PokerStars plots 2017 India launch
Amaya-owned brand also says it plans to pull out of Australia following legislative roadblocks Down Under

Amaya has announced plans to launch a real-money poker product in India in the first half of 2017 and potentially pull out of Australia.
Speaking during a Q3 earnings call this week, Amaya CEO Rafi Ashkenazi said the firm had already approached local partners in India and expected to go live with its PokerStars platform “as soon as Q1 or Q2 2017”.
He added the firm was working on a concept for the rest of Asia it would be able to reveal more about in Q4.
According to Ashkenazi, the new markets would help overcome a 150 basis point hit to EBITDA that Amaya expects from a potential exit from Australia. The market accounts for around 2.5% of PokerStars revenues.
Amaya CFO Daniel Sebag said the company was “reviewing the applicability”of Australia’s new gambling legislation, which could clamp down on online poker and casino operators.
However, the company’s executives were confident they could make up the shortfall with global expansion.
“India is a greater opportunity if you are looking at the player base,”said Ashkenazi. “But it is very different in terms of purchasing power per capita.
“We predict a market of $80m-$150m a year. It will be worth more than Australia eventually, but it will take time to develop.”

Entries supplied:
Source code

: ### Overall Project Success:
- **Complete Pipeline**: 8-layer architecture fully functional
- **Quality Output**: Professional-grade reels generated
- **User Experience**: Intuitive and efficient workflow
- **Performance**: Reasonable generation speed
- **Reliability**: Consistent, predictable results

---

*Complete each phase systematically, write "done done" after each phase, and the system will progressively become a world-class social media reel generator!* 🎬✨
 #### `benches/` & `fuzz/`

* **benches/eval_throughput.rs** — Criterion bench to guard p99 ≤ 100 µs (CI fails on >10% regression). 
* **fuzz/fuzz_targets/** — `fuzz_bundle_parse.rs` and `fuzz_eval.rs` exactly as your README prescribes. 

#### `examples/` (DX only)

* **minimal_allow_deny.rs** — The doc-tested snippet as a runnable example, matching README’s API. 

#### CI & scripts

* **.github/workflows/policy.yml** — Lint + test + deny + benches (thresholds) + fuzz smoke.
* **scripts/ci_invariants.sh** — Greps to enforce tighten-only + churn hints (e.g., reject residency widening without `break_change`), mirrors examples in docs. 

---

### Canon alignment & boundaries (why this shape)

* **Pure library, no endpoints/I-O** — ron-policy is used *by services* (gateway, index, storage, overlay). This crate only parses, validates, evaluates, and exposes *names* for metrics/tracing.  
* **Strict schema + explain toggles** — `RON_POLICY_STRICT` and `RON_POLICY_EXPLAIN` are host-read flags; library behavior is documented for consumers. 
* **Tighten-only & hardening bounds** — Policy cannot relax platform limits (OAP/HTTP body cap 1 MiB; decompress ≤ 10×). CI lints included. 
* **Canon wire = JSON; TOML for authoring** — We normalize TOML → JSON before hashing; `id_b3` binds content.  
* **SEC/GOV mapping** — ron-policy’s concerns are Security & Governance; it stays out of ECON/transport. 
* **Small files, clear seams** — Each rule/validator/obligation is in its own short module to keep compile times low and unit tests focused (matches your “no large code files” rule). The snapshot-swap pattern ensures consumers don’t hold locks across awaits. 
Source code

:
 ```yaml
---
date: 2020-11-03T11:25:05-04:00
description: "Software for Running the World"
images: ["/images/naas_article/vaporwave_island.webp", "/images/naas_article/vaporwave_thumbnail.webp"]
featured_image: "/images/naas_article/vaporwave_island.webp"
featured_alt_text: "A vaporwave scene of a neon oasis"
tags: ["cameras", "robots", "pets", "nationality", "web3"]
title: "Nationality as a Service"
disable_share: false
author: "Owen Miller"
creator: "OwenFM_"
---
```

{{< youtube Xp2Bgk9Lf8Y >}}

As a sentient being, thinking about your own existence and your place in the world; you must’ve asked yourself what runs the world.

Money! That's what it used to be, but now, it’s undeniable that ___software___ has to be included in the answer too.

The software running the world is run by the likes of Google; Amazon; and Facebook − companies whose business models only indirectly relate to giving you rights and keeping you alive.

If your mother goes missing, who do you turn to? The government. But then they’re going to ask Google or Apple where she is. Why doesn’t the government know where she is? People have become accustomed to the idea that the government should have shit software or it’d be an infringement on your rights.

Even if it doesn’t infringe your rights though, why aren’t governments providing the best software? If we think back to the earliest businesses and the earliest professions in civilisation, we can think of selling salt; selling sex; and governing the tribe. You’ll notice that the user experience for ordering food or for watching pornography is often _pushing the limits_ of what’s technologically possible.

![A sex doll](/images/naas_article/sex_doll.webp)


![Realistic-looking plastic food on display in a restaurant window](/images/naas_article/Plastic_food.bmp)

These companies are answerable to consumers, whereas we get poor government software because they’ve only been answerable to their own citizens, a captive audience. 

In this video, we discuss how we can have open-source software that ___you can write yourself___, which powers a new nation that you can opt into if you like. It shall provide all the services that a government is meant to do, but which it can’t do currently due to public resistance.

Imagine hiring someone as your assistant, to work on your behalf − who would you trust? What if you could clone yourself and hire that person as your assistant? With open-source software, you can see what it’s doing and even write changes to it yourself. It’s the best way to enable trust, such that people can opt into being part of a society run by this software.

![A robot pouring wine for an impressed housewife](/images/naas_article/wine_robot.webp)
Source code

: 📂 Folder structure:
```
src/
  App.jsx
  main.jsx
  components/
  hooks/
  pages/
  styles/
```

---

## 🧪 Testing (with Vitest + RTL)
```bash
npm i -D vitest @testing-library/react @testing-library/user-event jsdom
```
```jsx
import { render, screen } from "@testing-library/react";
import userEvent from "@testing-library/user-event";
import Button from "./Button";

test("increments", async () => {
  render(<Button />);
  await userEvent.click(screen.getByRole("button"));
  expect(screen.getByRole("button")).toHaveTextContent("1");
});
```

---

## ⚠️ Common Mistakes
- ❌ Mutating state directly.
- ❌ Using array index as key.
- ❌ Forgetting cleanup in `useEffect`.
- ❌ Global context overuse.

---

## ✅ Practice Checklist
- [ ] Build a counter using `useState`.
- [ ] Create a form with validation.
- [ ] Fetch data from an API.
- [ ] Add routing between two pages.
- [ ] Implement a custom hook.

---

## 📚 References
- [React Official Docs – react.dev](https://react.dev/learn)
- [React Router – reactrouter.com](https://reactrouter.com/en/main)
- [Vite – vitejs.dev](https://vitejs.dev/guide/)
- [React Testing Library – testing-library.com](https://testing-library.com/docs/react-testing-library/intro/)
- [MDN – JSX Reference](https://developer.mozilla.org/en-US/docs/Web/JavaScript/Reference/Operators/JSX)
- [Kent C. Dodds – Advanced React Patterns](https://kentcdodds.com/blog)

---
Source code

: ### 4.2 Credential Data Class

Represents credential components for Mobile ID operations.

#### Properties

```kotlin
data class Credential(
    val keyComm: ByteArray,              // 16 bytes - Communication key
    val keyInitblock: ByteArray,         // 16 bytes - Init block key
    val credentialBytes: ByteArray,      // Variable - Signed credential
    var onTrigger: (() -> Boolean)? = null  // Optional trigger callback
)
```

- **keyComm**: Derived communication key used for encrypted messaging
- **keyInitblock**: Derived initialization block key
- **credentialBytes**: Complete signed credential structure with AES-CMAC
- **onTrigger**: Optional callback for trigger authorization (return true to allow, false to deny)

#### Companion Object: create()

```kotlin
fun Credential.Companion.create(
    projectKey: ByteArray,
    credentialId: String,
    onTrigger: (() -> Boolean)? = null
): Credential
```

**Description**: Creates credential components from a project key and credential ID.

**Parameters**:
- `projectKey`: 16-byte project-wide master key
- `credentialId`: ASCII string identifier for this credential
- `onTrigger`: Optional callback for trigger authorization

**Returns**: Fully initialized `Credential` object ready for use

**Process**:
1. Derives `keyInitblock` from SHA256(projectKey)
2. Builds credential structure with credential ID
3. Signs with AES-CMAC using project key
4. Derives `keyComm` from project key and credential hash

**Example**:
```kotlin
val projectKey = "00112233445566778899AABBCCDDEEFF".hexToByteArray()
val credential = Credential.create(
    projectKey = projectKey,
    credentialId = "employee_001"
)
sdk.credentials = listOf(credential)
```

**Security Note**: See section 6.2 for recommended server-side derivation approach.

Assignment: Summarize the PokerStars article in two sentences. The data above has no connection to the PokerStars article.

Expected answer: Amaya plans to launch a real-money PokerStars product in India as soon as the first half of 2017, and it may pull out of Australia, where new gambling legislation could clamp down on online poker and casino operators. Its executives expect global expansion to make up the shortfall from a potential Australian exit, and the CEO predicts an Indian market of $80m-$150m a year that will eventually be worth more than Australia but will take time to develop.